[Date Prev][Date Next]
I have been experimenting with acl's and I am curious
what is the differens between
addr and peername
attr and attrs
Also I found a reference to an acl option called set but I can't find
and documentation on it.
Also I seen in the mailing list archive when setting up ssf
people use 112 bit for authetication and 128 across the wire
and I don't understand why.
In regards to performance peole say that having few acl's as possble will
guarntee macium performance. I have about 11 acl's for certain objects
and I have about 2200 objects in my ldap databse. I haven't expierenced anytype
of performance degredation.
I am thinking about implelemting the acl domain for certain attributes
and I was wondering would it make sense from a design standpoint to use
domain or libwrap.
When dealing with indexes I am having trouble deciding how indexes should be
treated meaning should they be a equality string or a presence string. I notice
that in the *.schema files there are rules for how all objects are interpreted.

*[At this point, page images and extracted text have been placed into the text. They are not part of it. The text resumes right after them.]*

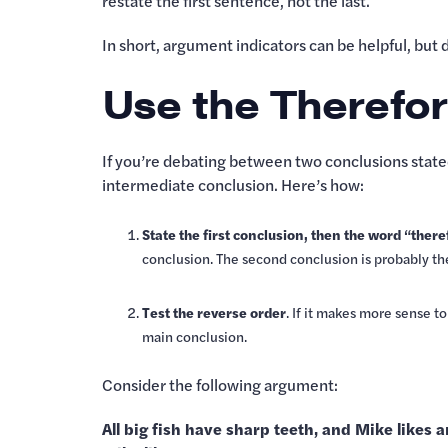
restate the first sentence, not the last.
In short, argument indicators can be helpful, but
Use the Therefor
If you’re debating between two conclusions stated
intermediate conclusion. Here’s how:
State the first conclusion, then the word “ther
conclusion. The second conclusion is probably th
Test the reverse order
. If it makes more sense t
main conclusion.
Consider the following argument:
All big fish have sharp teeth, and Mike likes a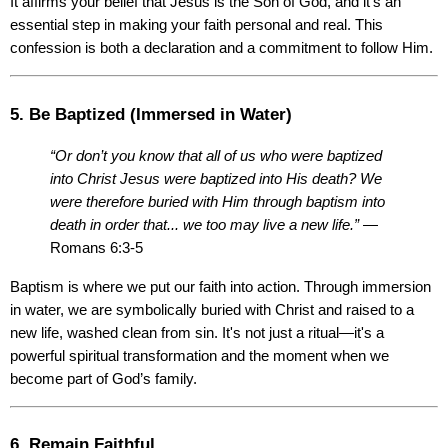
It affirms your belief that Jesus is the Son of God, and it’s an 
essential step in making your faith personal and real. This 
confession is both a declaration and a commitment to follow Him.
5. Be Baptized (Immersed in Water)
“Or don’t you know that all of us who were baptized 
into Christ Jesus were baptized into His death? We 
were therefore buried with Him through baptism into 
death in order that... we too may live a new life.”
 — 
Romans 6:3-5
Baptism is where we put our faith into action. Through immersion 
in water, we are symbolically buried with Christ and raised to a 
new life, washed clean from sin. It's not just a ritual—it's a 
powerful spiritual transformation and the moment when we 
become part of God’s family.
6. Remain Faithful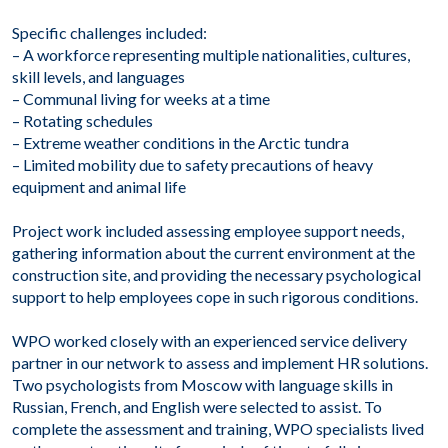
Specific challenges included:
– A workforce representing multiple nationalities, cultures,
skill levels, and languages
– Communal living for weeks at a time
– Rotating schedules
– Extreme weather conditions in the Arctic tundra
– Limited mobility due to safety precautions of heavy
equipment and animal life
Project work included assessing employee support needs,
gathering information about the current environment at the
construction site, and providing the necessary psychological
support to help employees cope in such rigorous conditions.
WPO worked closely with an experienced service delivery
partner in our network to assess and implement HR solutions.
Two psychologists from Moscow with language skills in
Russian, French, and English were selected to assist. To
complete the assessment and training, WPO specialists lived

Should I just setup a default index with
index "attr" pres,eq
or look at each attr I want to index and check what how strings are governed
in the file.
Next what is socket_url I can't seem to find much refernece to it.
When compiling openldap on a unix machine I am trying to decide which options
to use and I can find any documentation on these options.
Lastly I was wondering if anyone on the list what using ldap to serve
any kinds of DNS records and I was wondering how that working out for you.